Under the bonnet, the Galaxy W relies on a 1.4Ghz Snapdragon processor. This is backed up by 512MB of RAM. While obviously not as fast as the S2, it certainly doesn’t hang around when it comes to performance. Menus flick effortless by, apps open in the blink of an eye and generally everything keeps rolling along with an above average lick of speed. We certainly can’t see anyone complaining about this phone feeling sluggish. Go to a graphically heavy webpage, or one that runs flash, and you’ll get some slow down but these moments are infrequent enough not to irritate.
Call quality was on the whole very good too, and battery life, while not amazing, is pretty much in line with other Android devices, so you’ll get around a day to a day and a half out of it before it needs a recharge.
The phone runs Android version 2.3.5 (Gingerbread), but as with all of Samsung’s Android phones the company has added its TouchWiz user interface over the top. It offers a slightly different look to the vanilla Android interface and some elements of the UI heave differently. For example, the home button takes you to the first of your home screens rather than the middle one, and to unlock the phone you swipe away a lock screen picture. Not only are neither of these feature improvements but we can’t say we’re massive fans of Touchwiz’s slightly duller and flatter look, either.

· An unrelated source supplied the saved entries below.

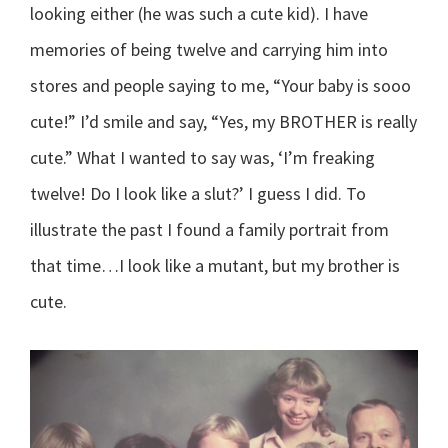
looking either (he was such a cute kid). I have
memories of being twelve and carrying him into
stores and people saying to me, “Your baby is sooo
cute!” I’d smile and say, “Yes, my BROTHER is really
cute.” What I wanted to say was, ‘I’m freaking
twelve! Do I look like a slut?’ I guess I did. To
illustrate the past I found a family portrait from
that time…I look like a mutant, but my brother is
cute.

Samsung has also added a few extra apps including AllShare for streaming media from the phone to Samsung TVs or other DLNA devices, a great video player (it played Xvid and HD MKV files without any problems) and a collection of Hubs (Social, Music, and Games). The Social hubs is essential a unified inbox for social networking, while the other two hubs are shops for music tracks and games.
When it comes to snappers, the Galaxy W actually has two cameras. The front facing camera is designed for video calling in apps like GoogleTalk and only has a VGA resolution, while if you flip the phone over and you’ll see the 5.0megapixel camera staring out at you. Next to the lens is a single LED flash to help the sensor out when it’s shooting in low light, and the camera also has autofocus.
Its results are actually reasonably impressive. Colours are captured fairly accurately and detail levels are generally pretty good. Naturally, You don’t get the detail of 8 megapixel shooters and under low light images tend to look a bit noisy, but they’re a lot less noisy than those taken on many of its competitors.
The camera can also be used to shoot video at resolutions of up to 720P HD. As with most of the 720p capable cameras we’ve used on smartphones the resulting video isn’t fantastic. In mostly static videos there are good levels of detail, but as soon as you start to move around detail and resolution drops off a cliff.
The Samsung Galaxy W isn’t perhaps the prettiest Android phone out there, but it turns out to be a pretty nifty handset to use. It’s comfortable to hold, has a good screen and camera, and its 1.4Ghz processor keeps things moving at a spritely pace. Add in the fact that it’s available at very modest price either on PAYG or contract and you’ve got a very appealing package.